La déclaration fracassante du Premier ministre sénégalais, Ousmane Sonko, devant les députés ce lundi 14 avril, a jeté un pavé dans la mare des relations économiques ouest-africaines. Affirmant que le FCFA « ne cadre pas avec [sa] vision », il a lancé un ultimatum à ses partenaires de l’UEMOA : soit la monnaie commune est réformée, soit le Sénégal « prendra ses responsabilités ». Des propos qui, au-delà de leur tonalité unilatérale, soulèvent de graves questions sur la cohérence économique et diplomatique de Dakar.
La formulation employée par Ousmane Sonko ne passe pas inaperçue. En fixant des « délais » à des pays souverains et à leurs présidents, le chef du gouvernement sénégalais adopte une posture injonctive peu compatible avec les principes de coopération régionale. L’UEMOA, union fondée sur la concertation et la solidarité monétaire, ne saurait être dirigée par des diktats unilatéraux.
Cette sortie intervient dans un contexte où le Président Bassirou Diomaye Faye, pourtant chef de l’État, semble laisser son Premier ministre prendre des initiatives qui relèvent traditionnellement de la diplomatie présidentielle. Un parallélisme des formes qui interroge : pourquoi un chef de gouvernement s’arroge-t-il le droit de menacer des partenaires régionaux, normalement interlocuteurs réservés aux présidents ?
La phrase la plus lourde de conséquences dans le discours de Sonko est sans conteste : « soit nous prendrons nos responsabilités ». Une formulation qui laisse entendre que le Sénégal pourrait, en cas de désaccord, quitter le FCFA et créer sa propre monnaie. Une perspective qui fait froid dans le dos, tant les risques économiques sont immenses.
L’histoire récente montre qu’aucun pays africain n’a réussi à prospérer en rompant brutalement avec une zone monétaire structurante.
La Guinée-Conakry, après son indépendance monétaire en 1960, a connu des décennies d’instabilité financière. Plus récemment, la Gambie, qui utilise le dalasi, peine à stabiliser sa devise face aux pressions inflationnistes. Même le Ghana, pourtant doté d’une monnaie souveraine (le cedi), est régulièrement secoué par des dépréciations massives.
Quitter le FCFA, c’est exposer le Sénégal à une dévaluation incontrôlable (une nouvelle monnaie non adossée à des réserves solides serait vulnérable aux attaques spéculatives) et une inflation galopante (les importations, vitales pour l’économie sénégalaise, deviendraient plus chères).
Mais aussi, le Senegal va courrir le risque d’une fuite des capitaux (les investisseurs fuient l’incertitude monétaire) et un isolement régional (le commerce intra-UEMOA, essentiel pour les entreprises sénégalaises, serait perturbé).

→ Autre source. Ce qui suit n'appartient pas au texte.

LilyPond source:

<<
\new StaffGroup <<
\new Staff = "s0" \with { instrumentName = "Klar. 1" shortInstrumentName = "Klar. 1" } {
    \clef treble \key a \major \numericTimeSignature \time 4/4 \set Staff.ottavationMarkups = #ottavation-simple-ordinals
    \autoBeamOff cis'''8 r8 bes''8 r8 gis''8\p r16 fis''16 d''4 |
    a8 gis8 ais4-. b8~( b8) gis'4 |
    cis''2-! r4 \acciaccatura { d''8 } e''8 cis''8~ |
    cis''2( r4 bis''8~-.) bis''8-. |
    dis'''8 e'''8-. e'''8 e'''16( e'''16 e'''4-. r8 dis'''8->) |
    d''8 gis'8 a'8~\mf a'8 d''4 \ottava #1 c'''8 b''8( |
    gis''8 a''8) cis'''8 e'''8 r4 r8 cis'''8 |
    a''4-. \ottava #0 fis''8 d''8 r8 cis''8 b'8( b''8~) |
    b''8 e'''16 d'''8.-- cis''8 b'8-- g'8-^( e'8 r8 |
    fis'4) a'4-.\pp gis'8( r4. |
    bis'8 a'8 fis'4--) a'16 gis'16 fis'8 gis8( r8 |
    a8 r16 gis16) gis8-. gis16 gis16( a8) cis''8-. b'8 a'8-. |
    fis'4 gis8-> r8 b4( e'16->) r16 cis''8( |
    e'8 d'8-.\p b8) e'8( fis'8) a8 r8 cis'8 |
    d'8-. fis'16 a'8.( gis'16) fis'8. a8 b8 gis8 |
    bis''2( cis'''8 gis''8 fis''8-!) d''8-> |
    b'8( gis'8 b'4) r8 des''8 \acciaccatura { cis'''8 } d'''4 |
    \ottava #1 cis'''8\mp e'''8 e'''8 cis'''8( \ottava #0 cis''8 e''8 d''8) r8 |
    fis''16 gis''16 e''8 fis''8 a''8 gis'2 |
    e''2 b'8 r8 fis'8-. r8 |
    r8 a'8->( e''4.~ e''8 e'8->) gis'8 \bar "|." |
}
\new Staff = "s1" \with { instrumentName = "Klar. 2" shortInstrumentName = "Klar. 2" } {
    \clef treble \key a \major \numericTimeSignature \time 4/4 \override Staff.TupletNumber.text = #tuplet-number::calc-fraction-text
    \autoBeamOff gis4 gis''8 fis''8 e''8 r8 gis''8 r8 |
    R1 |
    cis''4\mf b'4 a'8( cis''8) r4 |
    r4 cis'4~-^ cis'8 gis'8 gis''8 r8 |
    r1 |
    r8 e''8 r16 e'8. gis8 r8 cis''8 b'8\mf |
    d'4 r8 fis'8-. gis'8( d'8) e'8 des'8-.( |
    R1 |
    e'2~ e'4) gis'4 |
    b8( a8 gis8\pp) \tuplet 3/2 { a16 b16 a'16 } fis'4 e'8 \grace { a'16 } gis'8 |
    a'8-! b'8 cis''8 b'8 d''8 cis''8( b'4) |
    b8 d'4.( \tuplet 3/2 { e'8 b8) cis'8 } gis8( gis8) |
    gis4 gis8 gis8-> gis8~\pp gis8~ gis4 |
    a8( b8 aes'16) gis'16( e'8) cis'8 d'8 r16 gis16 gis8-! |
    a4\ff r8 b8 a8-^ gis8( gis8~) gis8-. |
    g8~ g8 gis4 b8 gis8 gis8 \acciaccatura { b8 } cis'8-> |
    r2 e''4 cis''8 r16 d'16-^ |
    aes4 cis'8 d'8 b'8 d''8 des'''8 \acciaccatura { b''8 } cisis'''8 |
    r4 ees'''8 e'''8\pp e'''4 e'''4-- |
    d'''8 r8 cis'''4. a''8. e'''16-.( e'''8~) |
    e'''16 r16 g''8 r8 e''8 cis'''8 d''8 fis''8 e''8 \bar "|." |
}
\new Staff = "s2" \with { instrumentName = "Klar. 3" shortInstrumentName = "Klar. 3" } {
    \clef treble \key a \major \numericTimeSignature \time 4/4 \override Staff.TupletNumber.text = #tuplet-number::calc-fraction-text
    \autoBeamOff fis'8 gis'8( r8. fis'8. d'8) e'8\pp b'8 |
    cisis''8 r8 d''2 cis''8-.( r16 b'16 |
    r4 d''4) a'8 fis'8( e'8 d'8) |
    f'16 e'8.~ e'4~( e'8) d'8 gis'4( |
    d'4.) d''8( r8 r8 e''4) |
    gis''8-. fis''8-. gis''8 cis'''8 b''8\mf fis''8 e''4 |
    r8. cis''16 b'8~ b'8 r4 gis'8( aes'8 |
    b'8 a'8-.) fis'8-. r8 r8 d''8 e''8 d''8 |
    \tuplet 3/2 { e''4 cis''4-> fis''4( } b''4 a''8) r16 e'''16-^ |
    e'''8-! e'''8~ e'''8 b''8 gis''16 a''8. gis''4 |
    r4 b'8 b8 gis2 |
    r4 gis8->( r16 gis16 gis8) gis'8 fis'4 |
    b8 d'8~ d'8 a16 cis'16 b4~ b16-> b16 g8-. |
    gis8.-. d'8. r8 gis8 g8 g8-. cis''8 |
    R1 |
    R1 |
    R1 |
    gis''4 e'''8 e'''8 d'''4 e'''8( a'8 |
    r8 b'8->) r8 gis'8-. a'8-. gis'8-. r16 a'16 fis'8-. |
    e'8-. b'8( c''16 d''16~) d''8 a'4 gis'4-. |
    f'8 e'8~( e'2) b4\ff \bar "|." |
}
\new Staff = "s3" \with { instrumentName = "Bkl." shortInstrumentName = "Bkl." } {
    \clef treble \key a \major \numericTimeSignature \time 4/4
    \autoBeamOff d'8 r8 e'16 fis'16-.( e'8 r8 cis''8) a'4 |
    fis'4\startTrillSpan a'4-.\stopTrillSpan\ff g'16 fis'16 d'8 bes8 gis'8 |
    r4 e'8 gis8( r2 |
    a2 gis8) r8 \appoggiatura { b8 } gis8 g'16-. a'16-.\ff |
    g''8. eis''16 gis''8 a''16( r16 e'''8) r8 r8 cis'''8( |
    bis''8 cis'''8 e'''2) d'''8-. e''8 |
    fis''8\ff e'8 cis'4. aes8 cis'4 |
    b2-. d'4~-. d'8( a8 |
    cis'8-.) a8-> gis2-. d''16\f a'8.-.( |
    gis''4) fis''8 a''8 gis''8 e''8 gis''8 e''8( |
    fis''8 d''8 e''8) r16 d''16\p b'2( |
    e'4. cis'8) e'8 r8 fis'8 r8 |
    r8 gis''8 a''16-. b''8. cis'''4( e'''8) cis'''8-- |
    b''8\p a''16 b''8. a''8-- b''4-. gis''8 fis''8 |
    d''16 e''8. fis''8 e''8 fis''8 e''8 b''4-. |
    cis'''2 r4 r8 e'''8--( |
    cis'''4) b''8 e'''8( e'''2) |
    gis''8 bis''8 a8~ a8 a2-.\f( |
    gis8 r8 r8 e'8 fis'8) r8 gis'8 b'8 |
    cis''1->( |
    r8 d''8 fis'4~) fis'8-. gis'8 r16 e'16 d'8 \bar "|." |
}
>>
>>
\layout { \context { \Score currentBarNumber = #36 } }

Le plus troublant dans cette affaire est le silence assourdissant des économistes et des experts financiers sénégalais. Alors que Sonko multiplie les déclarations radicales, peu de voix s’élèvent pour rappeler les fondamentaux de la stabilité monétaire.
Est-ce par crainte de représailles politiques ? Par adhésion idéologique à un souverainisme monétaire mal maîtrisé ? Ou simplement par méconnaissance des mécanismes économiques en jeu ? Quoi qu’il en soit, ce mutisme est coupable. Un pays ne se construit pas sur des slogans, mais sur des politiques économiques rationnelles.
La souveraineté monétaire est une question qui ne peut être traitée par des menaces précipitées. Elle exige une analyse rigoureuse, une concertation approfondie avec les partenaires de l’UEMOA, et une stratégie de sortie progressive si une alternative crédible existe.
En l’état, brandir la possibilité d’une rupture unilatérale relève de l’inconséquence. Le Sénégal a-t-il les moyens de se payer une telle expérience ? Rien n’est moins sûr. Et quand bien même Dakar parviendrait à créer sa propre devise, à quel coût pour le pouvoir d’achat des Sénégalais ?
La monnaie n’est pas un symbole politique, mais un outil de stabilité.
Gare à ceux qui jouent avec le feu monétaire.